[Records from a data source]
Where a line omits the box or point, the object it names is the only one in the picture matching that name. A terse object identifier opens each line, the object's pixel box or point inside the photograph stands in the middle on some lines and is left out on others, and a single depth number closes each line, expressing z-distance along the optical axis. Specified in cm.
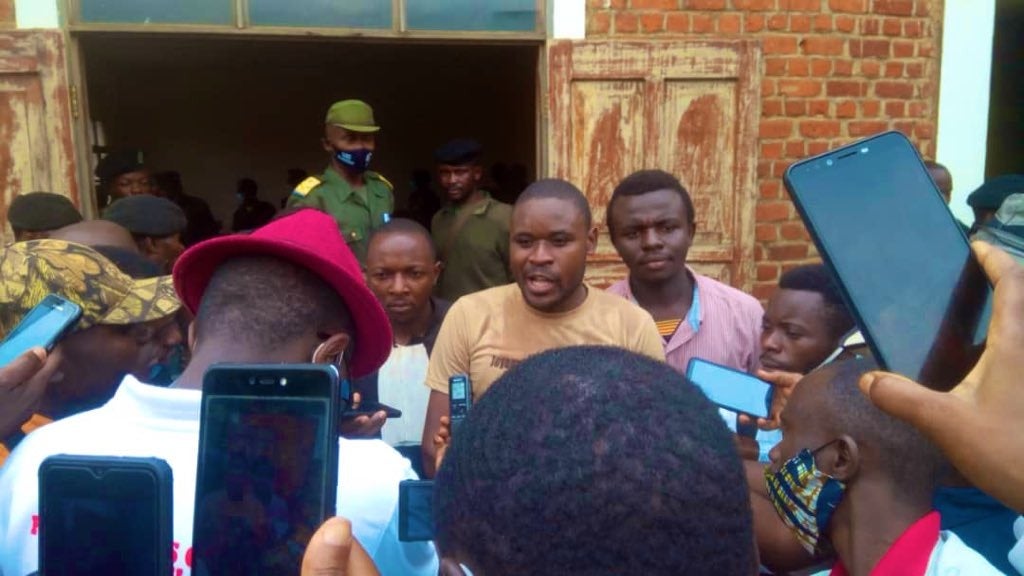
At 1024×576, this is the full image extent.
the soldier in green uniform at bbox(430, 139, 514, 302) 461
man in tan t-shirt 228
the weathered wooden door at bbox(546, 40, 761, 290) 428
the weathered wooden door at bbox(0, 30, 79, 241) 381
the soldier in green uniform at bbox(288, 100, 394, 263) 456
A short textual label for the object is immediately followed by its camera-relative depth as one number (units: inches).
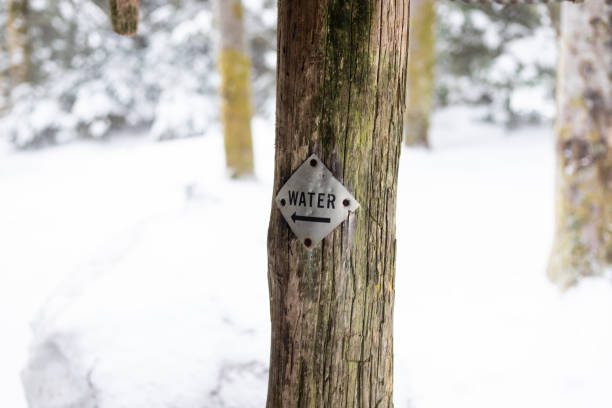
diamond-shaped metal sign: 68.2
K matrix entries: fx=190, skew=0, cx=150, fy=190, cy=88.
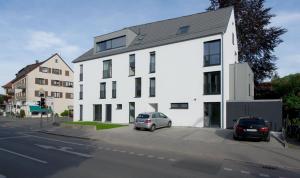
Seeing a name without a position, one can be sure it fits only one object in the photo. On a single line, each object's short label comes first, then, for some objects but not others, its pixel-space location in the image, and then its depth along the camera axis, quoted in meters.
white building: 16.50
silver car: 14.96
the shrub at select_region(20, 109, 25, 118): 34.69
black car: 11.10
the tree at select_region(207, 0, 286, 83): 20.37
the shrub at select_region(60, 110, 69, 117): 37.54
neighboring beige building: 38.16
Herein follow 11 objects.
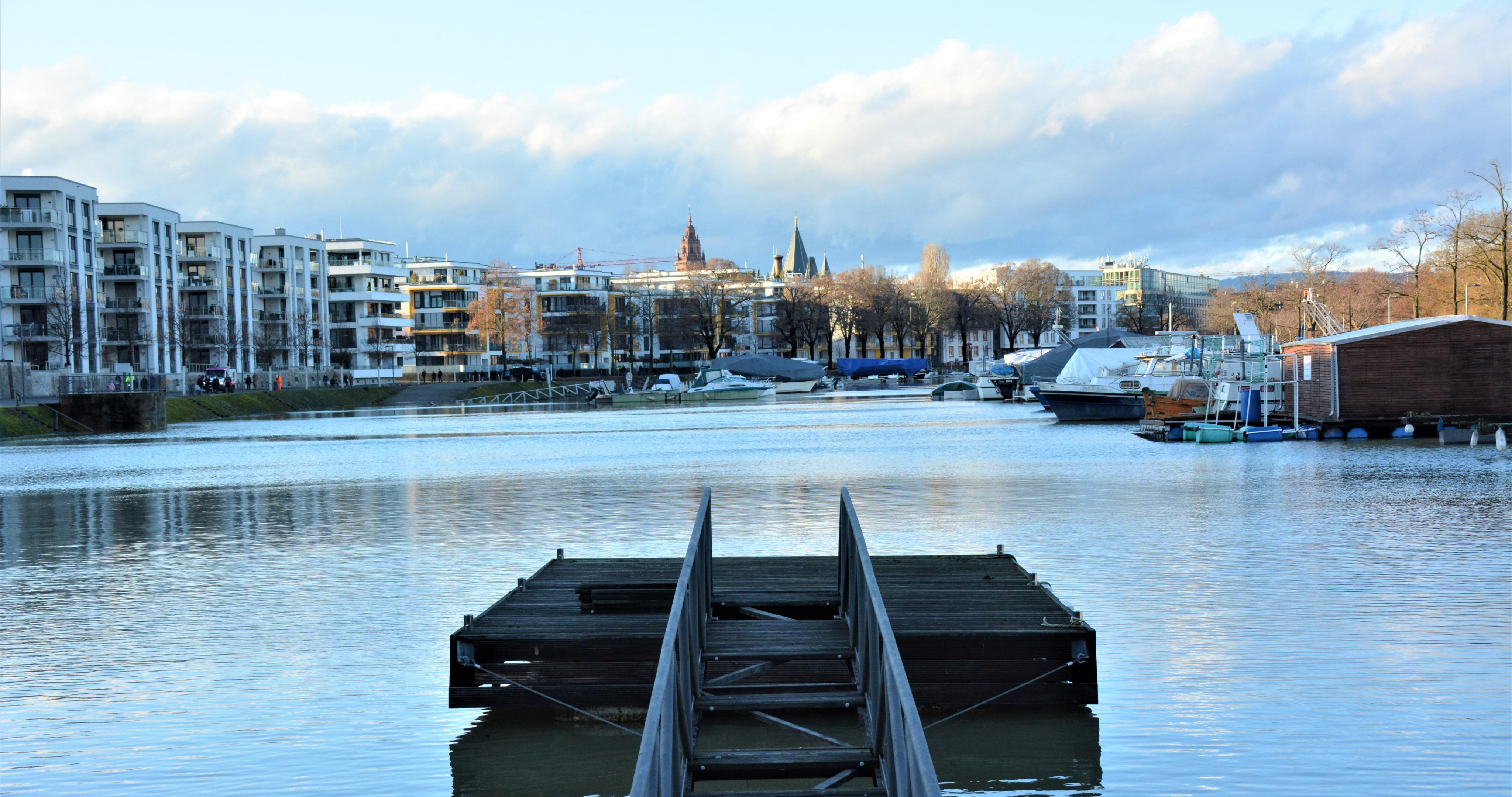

# Exercise goal
Give the number of lines that hold the word "name" in these records, with nothing added.

# Task response
2